"""

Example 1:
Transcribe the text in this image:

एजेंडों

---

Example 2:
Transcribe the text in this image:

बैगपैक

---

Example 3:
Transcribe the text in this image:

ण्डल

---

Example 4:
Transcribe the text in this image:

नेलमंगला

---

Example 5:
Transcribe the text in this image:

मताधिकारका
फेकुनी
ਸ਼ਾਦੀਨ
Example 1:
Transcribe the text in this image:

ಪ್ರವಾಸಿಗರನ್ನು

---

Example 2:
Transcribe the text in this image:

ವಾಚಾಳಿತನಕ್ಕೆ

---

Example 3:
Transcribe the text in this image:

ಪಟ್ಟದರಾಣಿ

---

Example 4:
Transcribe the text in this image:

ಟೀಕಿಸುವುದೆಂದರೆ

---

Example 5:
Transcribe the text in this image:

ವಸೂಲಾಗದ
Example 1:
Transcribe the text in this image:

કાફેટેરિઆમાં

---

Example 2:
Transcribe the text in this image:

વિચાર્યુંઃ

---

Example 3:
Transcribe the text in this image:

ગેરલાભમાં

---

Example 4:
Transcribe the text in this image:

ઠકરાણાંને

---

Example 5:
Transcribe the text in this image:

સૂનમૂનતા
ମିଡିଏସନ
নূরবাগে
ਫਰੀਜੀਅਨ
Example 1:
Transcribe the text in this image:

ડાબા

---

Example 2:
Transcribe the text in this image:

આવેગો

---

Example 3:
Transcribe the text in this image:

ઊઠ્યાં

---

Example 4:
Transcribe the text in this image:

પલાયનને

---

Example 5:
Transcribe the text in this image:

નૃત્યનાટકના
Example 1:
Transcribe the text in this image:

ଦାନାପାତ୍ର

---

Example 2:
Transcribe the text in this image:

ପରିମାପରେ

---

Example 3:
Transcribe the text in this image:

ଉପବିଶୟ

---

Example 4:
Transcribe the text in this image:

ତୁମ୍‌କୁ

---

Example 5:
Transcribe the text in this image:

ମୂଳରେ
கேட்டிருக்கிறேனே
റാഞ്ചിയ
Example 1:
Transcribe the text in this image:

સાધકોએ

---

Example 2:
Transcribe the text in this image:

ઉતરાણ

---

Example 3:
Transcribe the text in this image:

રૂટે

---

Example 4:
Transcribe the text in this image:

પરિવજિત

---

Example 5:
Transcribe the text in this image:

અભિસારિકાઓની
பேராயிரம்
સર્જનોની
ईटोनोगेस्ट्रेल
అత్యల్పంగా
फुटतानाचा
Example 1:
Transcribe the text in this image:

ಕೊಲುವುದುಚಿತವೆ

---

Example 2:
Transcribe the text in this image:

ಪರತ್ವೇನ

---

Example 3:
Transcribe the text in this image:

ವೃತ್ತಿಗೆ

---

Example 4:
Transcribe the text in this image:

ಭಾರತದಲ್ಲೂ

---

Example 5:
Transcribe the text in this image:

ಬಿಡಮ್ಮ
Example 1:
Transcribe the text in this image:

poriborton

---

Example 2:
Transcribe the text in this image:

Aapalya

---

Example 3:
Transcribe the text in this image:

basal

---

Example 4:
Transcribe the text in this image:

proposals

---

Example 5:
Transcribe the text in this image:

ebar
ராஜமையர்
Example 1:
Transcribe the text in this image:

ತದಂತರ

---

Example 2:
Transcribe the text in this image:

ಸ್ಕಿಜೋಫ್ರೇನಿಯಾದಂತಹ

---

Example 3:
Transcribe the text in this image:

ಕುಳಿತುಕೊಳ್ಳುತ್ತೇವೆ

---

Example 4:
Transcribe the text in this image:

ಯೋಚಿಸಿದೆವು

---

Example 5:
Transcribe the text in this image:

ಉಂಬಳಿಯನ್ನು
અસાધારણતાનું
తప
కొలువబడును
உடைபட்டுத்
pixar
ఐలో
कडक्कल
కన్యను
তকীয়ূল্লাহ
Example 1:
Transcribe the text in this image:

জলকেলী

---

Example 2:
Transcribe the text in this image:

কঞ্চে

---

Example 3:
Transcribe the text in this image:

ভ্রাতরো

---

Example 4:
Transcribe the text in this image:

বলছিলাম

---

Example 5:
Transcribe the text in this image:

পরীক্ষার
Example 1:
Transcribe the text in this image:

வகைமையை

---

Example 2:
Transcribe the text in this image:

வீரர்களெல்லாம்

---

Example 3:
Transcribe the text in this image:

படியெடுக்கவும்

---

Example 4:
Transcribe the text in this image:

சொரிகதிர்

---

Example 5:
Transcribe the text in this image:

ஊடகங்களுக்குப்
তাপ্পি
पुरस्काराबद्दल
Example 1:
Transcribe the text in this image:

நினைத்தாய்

"""

- **Problem details**:
Output the records exactly.

- **The completed task**:
Example 1:
Transcribe the text in this image:

एजेंडों

---

Example 2:
Transcribe the text in this image:

बैगपैक

---

Example 3:
Transcribe the text in this image:

ण्डल

---

Example 4:
Transcribe the text in this image:

नेलमंगला

---

Example 5:
Transcribe the text in this image:

मताधिकारका
फेकुनी
ਸ਼ਾਦੀਨ
Example 1:
Transcribe the text in this image:

ಪ್ರವಾಸಿಗರನ್ನು

---

Example 2:
Transcribe the text in this image:

ವಾಚಾಳಿತನಕ್ಕೆ

---

Example 3:
Transcribe the text in this image:

ಪಟ್ಟದರಾಣಿ

---

Example 4:
Transcribe the text in this image:

ಟೀಕಿಸುವುದೆಂದರೆ

---

Example 5:
Transcribe the text in this image:

ವಸೂಲಾಗದ
Example 1:
Transcribe the text in this image:

કાફેટેરિઆમાં

---

Example 2:
Transcribe the text in this image:

વિચાર્યુંઃ

---

Example 3:
Transcribe the text in this image:

ગેરલાભમાં

---

Example 4:
Transcribe the text in this image:

ઠકરાણાંને

---

Example 5:
Transcribe the text in this image:

સૂનમૂનતા
ମିଡିଏସନ
নূরবাগে
ਫਰੀਜੀਅਨ
Example 1:
Transcribe the text in this image:

ડાબા

---

Example 2:
Transcribe the text in this image:

આવેગો

---

Example 3:
Transcribe the text in this image:

ઊઠ્યાં

---

Example 4:
Transcribe the text in this image:

પલાયનને

---

Example 5:
Transcribe the text in this image:

નૃત્યનાટકના
Example 1:
Transcribe the text in this image:

ଦାନାପାତ୍ର

---

Example 2:
Transcribe the text in this image:

ପରିମାପରେ

---

Example 3:
Transcribe the text in this image:

ଉପବିଶୟ

---

Example 4:
Transcribe the text in this image:

ତୁମ୍‌କୁ

---

Example 5:
Transcribe the text in this image:

ମୂଳରେ
கேட்டிருக்கிறேனே
റാഞ്ചിയ
Example 1:
Transcribe the text in this image:

સાધકોએ

---

Example 2:
Transcribe the text in this image:

ઉતરાણ

---

Example 3:
Transcribe the text in this image:

રૂટે

---

Example 4:
Transcribe the text in this image:

પરિવજિત

---

Example 5:
Transcribe the text in this image:

અભિસારિકાઓની
பேராயிரம்
સર્જનોની
ईटोनोगेस्ट्रेल
అత్యల్పంగా
फुटतानाचा
Example 1:
Transcribe the text in this image:

ಕೊಲುವುದುಚಿತವೆ

---

Example 2:
Transcribe the text in this image:

ಪರತ್ವೇನ

---

Example 3:
Transcribe the text in this image:

ವೃತ್ತಿಗೆ

---

Example 4:
Transcribe the text in this image:

ಭಾರತದಲ್ಲೂ

---

Example 5:
Transcribe the text in this image:

ಬಿಡಮ್ಮ
Example 1:
Transcribe the text in this image:

poriborton

---

Example 2:
Transcribe the text in this image:

Aapalya

---

Example 3:
Transcribe the text in this image:

basal

---

Example 4:
Transcribe the text in this image:

proposals

---

Example 5:
Transcribe the text in this image:

ebar
ராஜமையர்
Example 1:
Transcribe the text in this image:

ತದಂತರ

---

Example 2:
Transcribe the text in this image:

ಸ್ಕಿಜೋಫ್ರೇನಿಯಾದಂತಹ

---

Example 3:
Transcribe the text in this image:

ಕುಳಿತುಕೊಳ್ಳುತ್ತೇವೆ

---

Example 4:
Transcribe the text in this image:

ಯೋಚಿಸಿದೆವು

---

Example 5:
Transcribe the text in this image:

ಉಂಬಳಿಯನ್ನು
અસાધારણતાનું
తప
కొలువబడును
உடைபட்டுத்
pixar
ఐలో
कडक्कल
కన్యను
তকীয়ূল্লাহ
Example 1:
Transcribe the text in this image:

জলকেলী

---

Example 2:
Transcribe the text in this image:

কঞ্চে

---

Example 3:
Transcribe the text in this image:

ভ্রাতরো

---

Example 4:
Transcribe the text in this image:

বলছিলাম

---

Example 5:
Transcribe the text in this image:

পরীক্ষার
Example 1:
Transcribe the text in this image:

வகைமையை

---

Example 2:
Transcribe the text in this image:

வீரர்களெல்லாம்

---

Example 3:
Transcribe the text in this image:

படியெடுக்கவும்

---

Example 4:
Transcribe the text in this image:

சொரிகதிர்

---

Example 5:
Transcribe the text in this image:

ஊடகங்களுக்குப்
তাপ্পি
पुरस्काराबद्दल
Example 1:
Transcribe the text in this image:

நினைத்தாய்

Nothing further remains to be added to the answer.